Is cashback on credit card purchases taxable in India?

No. Cashback earned on actual purchases is treated as a discount or rebate on the transaction price, not as income. This applies whether you get it as statement credit, reward points, or direct cashback.

Do I need to show credit card reward points in my ITR?

Not for points earned through regular spending. However, if you’ve received sign-up bonuses, referral rewards, or other non-spend-linked benefits exceeding Rs 50,000 in aggregate during the financial year, you should declare them under “Income from Other Sources.”

Can the Income Tax Department track my reward points?

They don’t directly track reward points, but they can see your credit card spending through AIS (Annual Information Statement) and Form 26AS. High-value spends above Rs 10 lakh are reported automatically. The new Income Tax Act 2025 expands this reporting further from April 2026.

Are credit card reward points earned on rent payments taxable?

No. Even though rent payments via credit card feel like a “hack,” the reward points are still earned against actual spending. The tax treatment is the same as any purchase-linked reward — treated as a discount, not income.

What happens if I convert reward points to cash or gift vouchers?

The conversion itself doesn’t change the tax treatment.

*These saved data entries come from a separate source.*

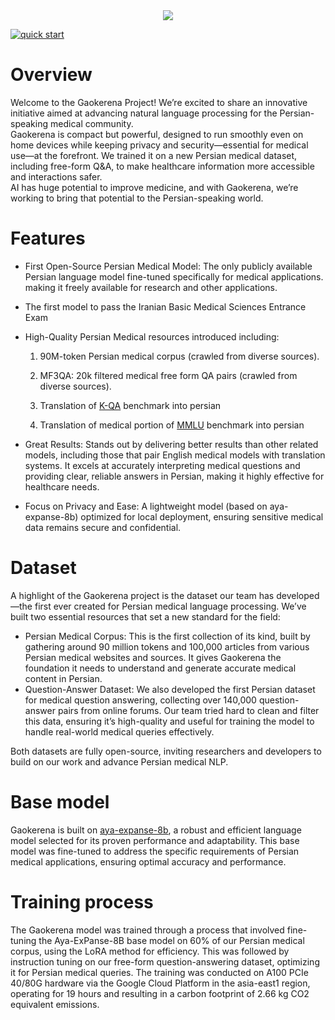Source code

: <div align="center">
  <img src="https://github.com/user-attachments/assets/fa5782f3-bf6e-4ff1-987d-517e6f2d135f"/>
</div>

[![quick start](https://colab.research.google.com/assets/colab-badge.svg)](https://colab.research.google.com/github/Mehrdadghassabi/Gaokerena/blob/master/assets/Untitled4.ipynb)

# Overview
Welcome to the Gaokerena Project! We’re excited to share an innovative initiative aimed at advancing natural language processing for the Persian-speaking medical community.\
Gaokerena is compact but powerful, designed to run smoothly even on home devices while keeping privacy and security—essential for medical use—at the forefront. We trained it on a new Persian medical dataset, including free-form Q&A, to make healthcare information more accessible and interactions safer.\
AI has huge potential to improve medicine, and with Gaokerena, we’re working to bring that potential to the Persian-speaking world.

# Features
- First Open-Source Persian Medical Model: The only publicly available Persian language model fine-tuned specifically for medical applications. making it freely available for research and other applications.
- The first model to pass the Iranian Basic Medical Sciences Entrance Exam
- High-Quality Persian Medical resources introduced including:

    1. 90M-token Persian medical corpus (crawled from diverse sources).

    2. MF3QA: 20k filtered medical free form QA pairs (crawled from diverse sources).
 
    4. Translation of [K-QA](https://github.com/Itaymanes/K-QA/blob/main/dataset/questions_w_answers.jsonl) benchmark into persian

    6. Translation of medical portion of [MMLU](https://github.com/Itaymanes/K-QA/blob/main/dataset/questions_w_answers.jsonl) benchmark into persian

- Great Results: Stands out by delivering better results than other related models, including those that pair English medical models with translation systems. It excels at accurately interpreting medical questions and providing clear, reliable answers in Persian, making it highly effective for healthcare needs.

- Focus on Privacy and Ease: A lightweight model (based on aya-expanse-8b) optimized for local deployment, ensuring sensitive medical data remains secure and confidential.

# Dataset
A highlight of the Gaokerena project is the  dataset our team has developed—the first ever created for Persian medical language processing. We’ve built two essential resources that set a new standard for the field:
- Persian Medical Corpus: This is the first collection of its kind, built by gathering around 90 million tokens and 100,000 articles from various Persian medical websites and sources. It gives Gaokerena the foundation it needs to understand and generate accurate medical content in Persian. 
- Question-Answer Dataset: We also developed the first Persian dataset for medical question answering, collecting over 140,000 question-answer pairs from online forums. Our team tried hard to clean and filter this data, ensuring it’s high-quality and useful for training the model to handle real-world medical queries effectively.

Both datasets are fully open-source, inviting researchers and developers to build on our work and advance Persian medical NLP.

# Base model
Gaokerena is built on [aya-expanse-8b](https://huggingface.co/CohereForAI/aya-expanse-8b), a robust and efficient language model selected for its proven performance and adaptability. This base model was fine-tuned to address the specific requirements of Persian medical applications, ensuring optimal accuracy and performance.

# Training process
The Gaokerena model was trained through a  process that involved fine-tuning the Aya-ExPanse-8B base model on 60% of our Persian medical corpus, using the LoRA method for efficiency. This was followed by instruction tuning on our free-form question-answering dataset, optimizing it for Persian medical queries.  The training was conducted on A100 PCIe 40/80G hardware via the Google Cloud Platform in the asia-east1 region, operating for 19 hours and resulting in a carbon footprint of 2.66 kg CO2 equivalent emissions.
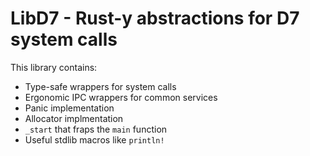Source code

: LibD7 - Rust-y abstractions for D7 system calls
===============================================

This library contains:
* Type-safe wrappers for system calls
* Ergonomic IPC wrappers for common services
* Panic implementation
* Allocator implmentation
* `_start` that fraps the `main` function
* Useful stdlib macros like `println!`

What matters is how you earned the points. Spend-linked points converted to Amazon vouchers? Not taxable. Sign-up bonus points converted to cash? Technically taxable if the aggregate non-spend rewards exceed Rs 50,000 in a year.

Has RBI issued any specific guidelines on taxation of reward points?

No. RBI regulates credit card issuance, billing practices, and consumer protection — not taxation. Tax treatment of reward points falls under the Income Tax Act, administered by CBDT. RBI’s Master Direction on Credit Cards (2022, updated 2024) covers transparency in reward program terms but says nothing about tax liability.